19, Chef de Projet Emploi-Handicap

Mais toutes les entreprises ne se donnent pas les moyens de reclasser leurs salariés devenus handicapés lorsque l’exercice de la profession n’est pas responsable du handicap et licencient la personne concernée. Cette solution est légalement possible mais doit, normalement, être particulièrement motivée. Le licenciement d’une personne devenue handicapée n’est en effet possible qu’à la condition qu’un aménagement de poste soit impossible, ou qu’une inaptitude totale empêchant son reclassement au sein de l’entreprise ait été reconnue.

Une personne nous a rapporté avoir été licenciée après être devenue handicapée suite à une opération chirurgicale. Elle considère que ses relations avec son employeur étaient jusqu’alors très cordiales, mais ce dernier a refusé un aménagement de poste et l’a licenciée lorsqu’il a appris qu’elle percevrait une rente.

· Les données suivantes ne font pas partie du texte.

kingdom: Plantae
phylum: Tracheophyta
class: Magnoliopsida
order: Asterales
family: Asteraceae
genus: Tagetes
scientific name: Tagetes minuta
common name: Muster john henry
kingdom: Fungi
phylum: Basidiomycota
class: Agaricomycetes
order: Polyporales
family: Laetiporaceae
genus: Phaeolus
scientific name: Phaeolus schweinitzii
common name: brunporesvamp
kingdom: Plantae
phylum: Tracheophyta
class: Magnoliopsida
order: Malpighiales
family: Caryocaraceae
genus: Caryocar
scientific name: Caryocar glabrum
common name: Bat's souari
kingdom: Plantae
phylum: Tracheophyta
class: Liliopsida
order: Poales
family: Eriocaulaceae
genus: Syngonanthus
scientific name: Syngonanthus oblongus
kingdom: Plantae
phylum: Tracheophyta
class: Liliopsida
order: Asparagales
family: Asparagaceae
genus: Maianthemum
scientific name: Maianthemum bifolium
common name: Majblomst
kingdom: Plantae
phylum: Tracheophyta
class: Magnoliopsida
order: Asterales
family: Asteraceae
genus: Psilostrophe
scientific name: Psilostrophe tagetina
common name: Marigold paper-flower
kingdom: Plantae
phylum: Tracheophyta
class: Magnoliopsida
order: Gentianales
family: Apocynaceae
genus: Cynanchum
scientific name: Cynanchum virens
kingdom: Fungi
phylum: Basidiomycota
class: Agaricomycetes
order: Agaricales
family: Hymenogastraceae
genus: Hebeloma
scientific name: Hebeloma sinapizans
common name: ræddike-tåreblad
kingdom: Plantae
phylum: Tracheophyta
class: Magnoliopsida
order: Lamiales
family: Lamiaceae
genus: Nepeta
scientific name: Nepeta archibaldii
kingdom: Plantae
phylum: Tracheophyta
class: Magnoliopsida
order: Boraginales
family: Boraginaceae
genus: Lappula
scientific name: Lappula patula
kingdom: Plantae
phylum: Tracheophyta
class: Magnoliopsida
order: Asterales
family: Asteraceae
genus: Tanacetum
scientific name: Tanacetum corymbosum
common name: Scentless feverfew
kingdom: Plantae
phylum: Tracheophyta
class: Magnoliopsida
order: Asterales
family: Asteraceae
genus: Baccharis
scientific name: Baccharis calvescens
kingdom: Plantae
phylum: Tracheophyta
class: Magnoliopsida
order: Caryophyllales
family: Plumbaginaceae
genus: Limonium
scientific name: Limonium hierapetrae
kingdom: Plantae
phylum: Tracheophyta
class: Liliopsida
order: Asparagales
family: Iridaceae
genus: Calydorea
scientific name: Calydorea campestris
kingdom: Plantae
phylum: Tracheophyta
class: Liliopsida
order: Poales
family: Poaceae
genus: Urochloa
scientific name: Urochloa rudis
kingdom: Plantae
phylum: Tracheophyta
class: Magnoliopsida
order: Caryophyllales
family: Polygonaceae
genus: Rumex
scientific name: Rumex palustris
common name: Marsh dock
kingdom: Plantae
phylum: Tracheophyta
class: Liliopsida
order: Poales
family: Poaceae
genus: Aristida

« Mon employeur parisien m’avait laissé entendre que je pourrais travailler, pas dans les mêmes conditions bien sûr, mais par ordinateur. Puis, lorsque je suis rentré chez moi en janvier 1994, il n’en a plus été question. […] Bien sûr, sur le plan financier, je n’ai rien perdu puisque j’avais une assurance individuelle contre les accidents. Alors mon patron direct m’a dit “Tu n’as pas à te plaindre, il y en a qui n’ont rien”. » PH 12

Il ne nous a malheureusement pas été possible de rencontrer cet employeur afin de connaître les raisons de ce licenciement. Une hypothèse avancée par le salarié est que son employeur ait craint qu’il soit moins productif à cause de son handicap.

Lorsqu’un reclassement est rendu impossible, notamment en raison d’une absence de poste compatible avec le handicap de la personne, plus du quart des grandes entreprises rencontrées accompagnent leurs salariés dans leur recherche professionnelle ou les orientent vers les structures compétentes telles que les Cap Emploi.

« Quelqu’un effectivement qui serait non reclassable ou dans l’incapacité même tant médicale ou au niveau des compétences, ne pourrait donc pas être maintenue dans l’emploi, bien sur notre rôle au niveau de la mission handicap, c’est d’accompagner vers les organismes extérieurs qui vont prendre le relais à l’issue de la sortie du salarié de l’entreprise. Donc on veille bien à tous ces mouvements là. On a un rôle de conseils. »

Toutes les entreprises rencontrées ne considèrent pas l’emploi direct comme la solution la plus aisée à mettre en œuvre pour répondre à l’obligation d’emploi des travailleurs handicapés.

Afin de limiter le montant de la contribution volontaire, les entreprises développent donc les autres modalités de réponse à l’obligation d’emploi, notamment le recours à la sous-traitance.